---------- EXERCISE TEXT
Thus over the course of half a year, significant measures were put in place to help utilise the additional rainfall and help better the soil in a bid to feed more people.

The second issue that arose was handled by the junta. The civil war had led to massive displacements and violence. Cyrenaica needed to secure both its newly productive farmland and its reserves of oil. The junta ensured that all military units east of Sirte declared loyalty to the Benghazi government and, in a gamble, began putting up checkpoints on routes into their zone of control. Over 600 tanks were deployed to protect the southern flank of the region from the civil war and ensure no fighting reached the heart of the economy. As the fighting dragged on, many soldiers fleeing the west would defect and join the army in the east in a bid to avoid starvation and escape from the hellish conditions that had were now commonplace on the Tripolitan coast.

The army wouldn't be able to protect all its wells, however; indeed over the next few years it would lose over a third to the civil war being waged to the west from attacks by both the Gaddafi loyalists and the junta in Tripoli. Yet it would retain control over the rest, allowing it to maintain production and sell refined oil to Egypt in exchange for food.

It had become clear by late Summer that little desire remained to push westward and reclaim Tripoli. Instead, Hasan and his junta decided to take the final step in the course that they had been pursuing for a year. On September 2, 1984 - the day that he was supposed to have become king fifteen years ago - Hasan as-Senussi assumed the throne of Cyrenaica.

Oil and Grain[]

In 1988, Egypt launched an invasion of Israel. Israel responded with missiles that took out the leadership, decapitating the country and plunging Egypt into five years of fragmentation and collapse. This removed from the picture Cyrenaica's lone remaining customer for its petroleum. The years of unrest had greatly reduced the country's refining capacity, both its physical infrastructure and technical knowledge, so it could not even produce very much for domestic use. The oil industry atrophied, wells across the kingdom ceasing production. Any dream that the citizens had of building a modern economy seemed crushed by the realities of a post-nuclear world.

However, the policies of agricultural self-sufficiency under Hasan and his son and successor Muhammad, together with the continued bounty of Cyrenaica's wetter climate, meant that there was lots of available work. Modern goods would not be available, but most of the people could at least have a job and enough food to survive. And the kingdom was stable, in fact one of the healthiest states in the entire Mediterranean.
--------------------
---------- RECORD EXTRACTS
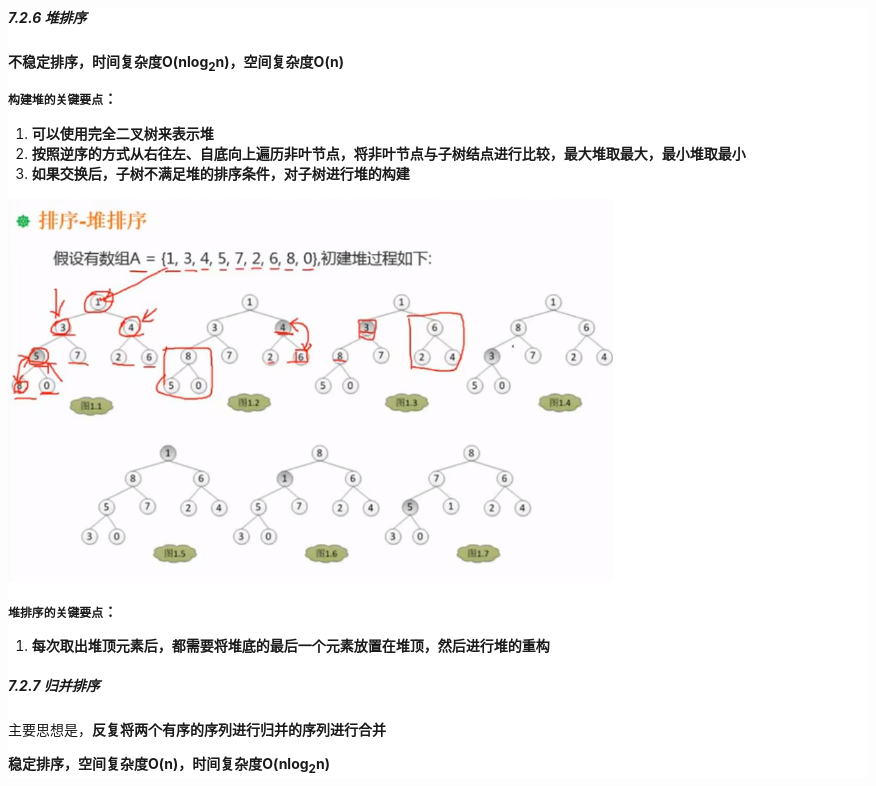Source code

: 

##### 7.2.6 堆排序

**不稳定排序，时间复杂度O(nlog<sub>2</sub>n)，空间复杂度O(n)**



**`构建堆的关键要点`：**

1. **可以使用完全二叉树来表示堆**
2. **按照逆序的方式从右往左、自底向上遍历非叶节点，将非叶节点与子树结点进行比较，最大堆取最大，最小堆取最小**
3. **如果交换后，子树不满足堆的排序条件，对子树进行堆的构建**

<img src="images/%E8%80%83%E8%AF%95%E5%AD%A6%E4%B9%A0%E7%AC%94%E8%AE%B0/image-20221029231554452.png" alt="image-20221029231554452" style="zoom:67%;" />

**`堆排序的关键要点`：**

1. **每次取出堆顶元素后，都需要将堆底的最后一个元素放置在堆顶，然后进行堆的重构**





##### 7.2.7 归并排序

主要思想是，**反复将两个有序的序列进行归并的序列进行合并**

**稳定排序，空间复杂度O(n)，时间复杂度O(nlog<sub>2</sub>n)**

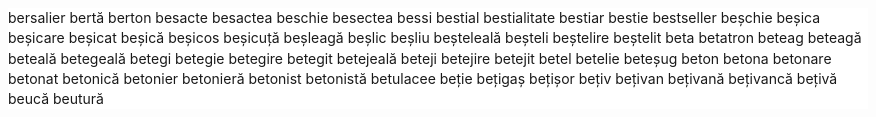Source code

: bersalier
bertă
berton
besacte
besactea
beschie
besectea
bessi
bestial
bestialitate
bestiar
bestie
bestseller
beșchie
beșica
beșicare
beșicat
beșică
beșicos
beșicuță
beșleagă
beșlic
beșliu
beșteleală
beșteli
beștelire
beștelit
beta
betatron
beteag
beteagă
beteală
betegeală
betegi
betegie
betegire
betegit
betejeală
beteji
betejire
betejit
betel
betelie
beteșug
beton
betona
betonare
betonat
betonică
betonier
betonieră
betonist
betonistă
betulacee
beție
bețigaș
bețișor
bețiv
bețivan
bețivană
bețivancă
bețivă
beucă
beutură
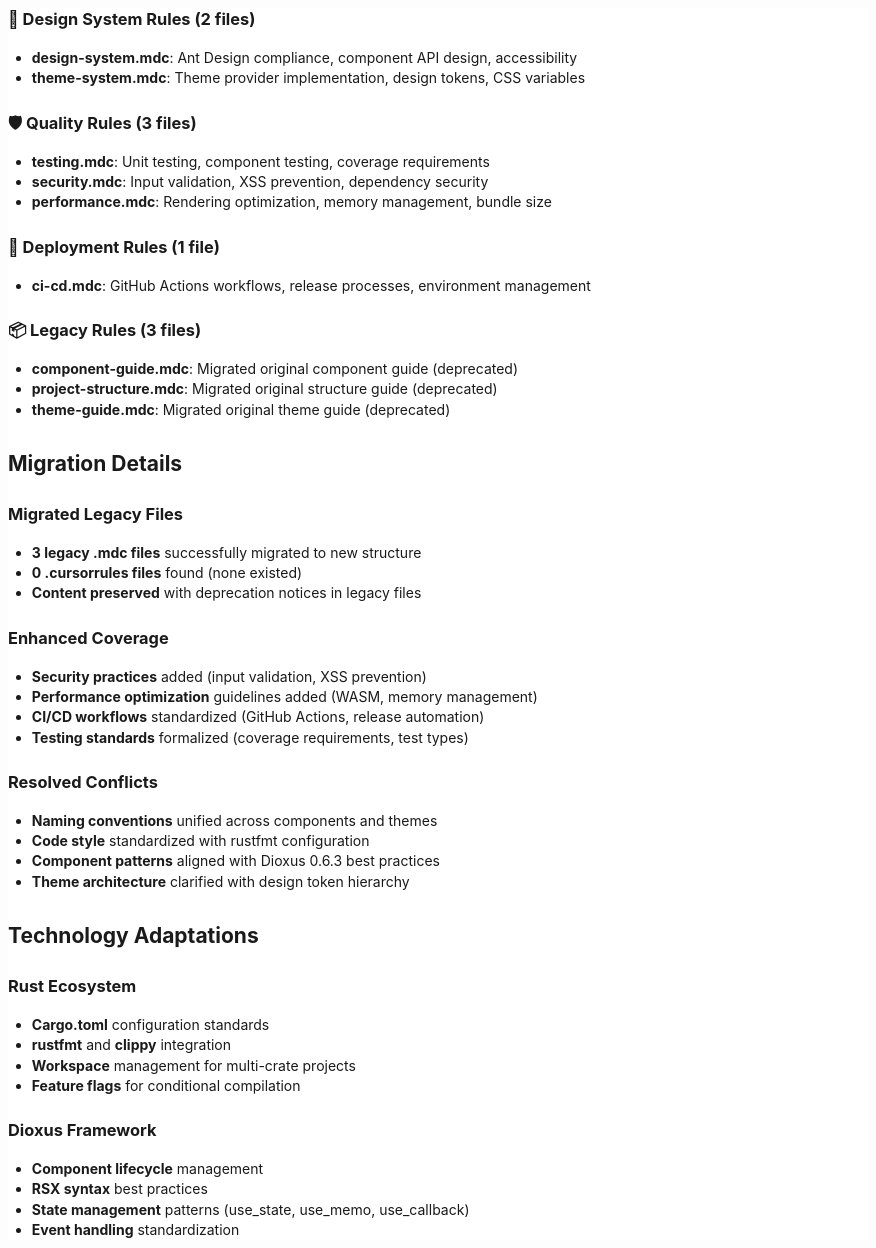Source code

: ### 🎨 Design System Rules (2 files)
- **design-system.mdc**: Ant Design compliance, component API design, accessibility
- **theme-system.mdc**: Theme provider implementation, design tokens, CSS variables

### 🛡️ Quality Rules (3 files)
- **testing.mdc**: Unit testing, component testing, coverage requirements
- **security.mdc**: Input validation, XSS prevention, dependency security
- **performance.mdc**: Rendering optimization, memory management, bundle size

### 🚀 Deployment Rules (1 file)
- **ci-cd.mdc**: GitHub Actions workflows, release processes, environment management

### 📦 Legacy Rules (3 files)
- **component-guide.mdc**: Migrated original component guide (deprecated)
- **project-structure.mdc**: Migrated original structure guide (deprecated)
- **theme-guide.mdc**: Migrated original theme guide (deprecated)

## Migration Details

### Migrated Legacy Files
- **3 legacy .mdc files** successfully migrated to new structure
- **0 .cursorrules files** found (none existed)
- **Content preserved** with deprecation notices in legacy files

### Enhanced Coverage
- **Security practices** added (input validation, XSS prevention)
- **Performance optimization** guidelines added (WASM, memory management)
- **CI/CD workflows** standardized (GitHub Actions, release automation)
- **Testing standards** formalized (coverage requirements, test types)

### Resolved Conflicts
- **Naming conventions** unified across components and themes
- **Code style** standardized with rustfmt configuration
- **Component patterns** aligned with Dioxus 0.6.3 best practices
- **Theme architecture** clarified with design token hierarchy

## Technology Adaptations

### Rust Ecosystem
- **Cargo.toml** configuration standards
- **rustfmt** and **clippy** integration
- **Workspace** management for multi-crate projects
- **Feature flags** for conditional compilation

### Dioxus Framework
- **Component lifecycle** management
- **RSX syntax** best practices
- **State management** patterns (use_state, use_memo, use_callback)
- **Event handling** standardization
--------------------
PROBLEM A. In the Cyrenaica text, on what date did Hasan as-Senussi assume the throne?
PROBLEM B. Begin at the words "Thus over the" and stop after "feed more people.", and rewrite that stretch of the Cyrenaica text with "half a year" replaced by "six months".

ANSWER AREA A. September 2, 1984.

ANSWER AREA B.
Thus over the course of six months, significant measures were put in place to help utilise the additional rainfall and help better the soil in a bid to feed more people.